The source added: “Ours is like a moving car we identify potholes as we approach them and dodge them appropriately. Our aim is to remain focused on the mission and objectives that everyone agrees to.”
The source added that they were in no way being dictated to by the Museveni-Akena alliance.
A political analyst observed: “I do not think there is a UPC-NRM alliance. What you have brings together the NRM and some influential people in UPC. How much of the party faithful are they taking with them?
“And we should not forget that Mbabazi has some UPC types too. I think what will push Besigye and Mbabazi together is their mutual determination, with or without UPC, to defeat Museveni.”
Although Dr Besigye and Mr Mbabazi are opposites of each other in the way they campaign — the former is a impassioned speaker while the latter is calmer and more guarded — both have pledged to do the same thing in the 30 rallies that they have so far held: To reintroduce a lean, effective and more responsive government.
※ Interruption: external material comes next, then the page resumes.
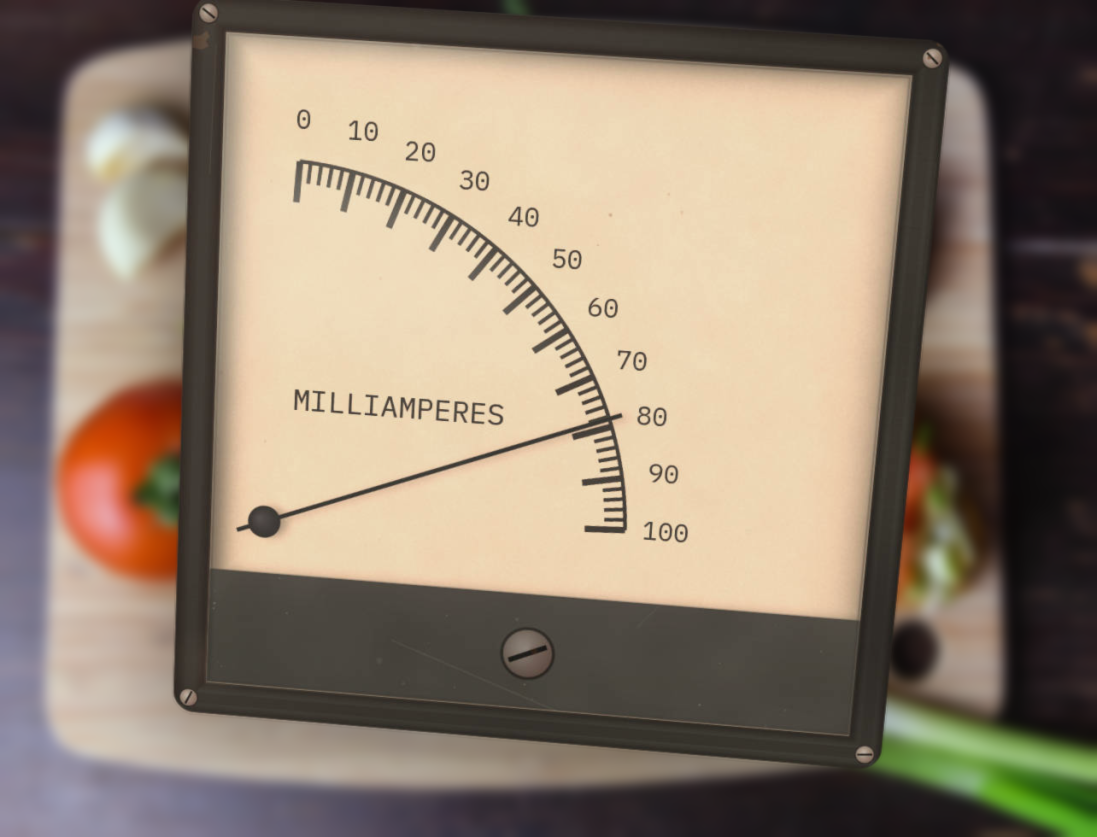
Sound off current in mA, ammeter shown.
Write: 78 mA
Indeed, while campaigning in Mbabazi’s home district of Kanungu on November 12, Dr Besigye, who hails from the neighbouring Rukungiri district, told a radio audience that he was in agreement with the former secretary-general of NRM that Ugandans need to see the current administration out and to replace it with “a pro-people and efficient government.”
Dr Besigye’s revelation appeared to suggest a reduction in hostility that had built between the his camp and that of Mr Mbabazi during the negotiations for a joint candidature under TDA. This animosity was mostly expressed through exchanges on social media platforms. These too, appear to have cooled down — meaning an alliance would be more acceptable now than before.
The rationale for Dr Besigye and Mr Mbabazi to work together is to their unique strengths: The former is perceived as a genuine crowd puller who needs a master strategist, which the latter is thought to be, in order to retain and translate the crowds into actual votes.
“A kind of primaries is happening now, as you can see,” said Omar Kalinge-Nnyago, the chief aiser to the joint campaigns of Joseph Mabirizi and Maureen Kyalya, two of the five first-time contestants in the presidential race.
The former secretary-general of Jeema — one of the political parties allied to Mr Mbabazi, added: “Negotiations are going on at the highest level.
“It’s all within the plan to let people run their show as they know how best to, and to let each organise their support well enough before something can form.
“I suspect that after a month dramatic alliances will start being announced, and not only within opposition formations but also NRM, which is hunting for big fish in the opposition.”
Addressing a press conference at Baralegi State Lodge in Otuke district on November 14, President Museveni said he was having fruitful discussions with the UPC group led by Mr Akena.
“It is true that UPC, led by Jimmy Akena, who is the official president of the party, is talking with us in a responsible way,” the head of state said. “I appreciate the UPC’s stand they are running as UPC candidates but they have also said they will support my candidature.”
Mr Akena, the contested leader of UPC, has confirmed that the two were in talks over key issues such as health, education and agriculture. But, according to NRM spokesperson Mary Karooro Okurut, the Akena faction is expected to ease access and enhance the ruling party’s penetration into Lango in particular and northern Uganda generally.
Although President Museveni triumphed in much of the north in the 2011 elections, there is no guarantee that he will again carry region that suffered two decades of insurgency from 1986 to 2006.
Some pollsters suggest that the region is back in play because of a unifying opposition and a resurging FDC in particular. Former presidential candidates Nobert Mao and Mr Otunnu — both of whom hail from the north — are backing Mr Mbabazi’s candidature.
Mr Mao heads the Democratic Party, Uganda’s oldest party, which has so far done impressive mobilisation work for the former premier, while Mr Otunnu is the UPC leader that Mr Akena attempted to oust.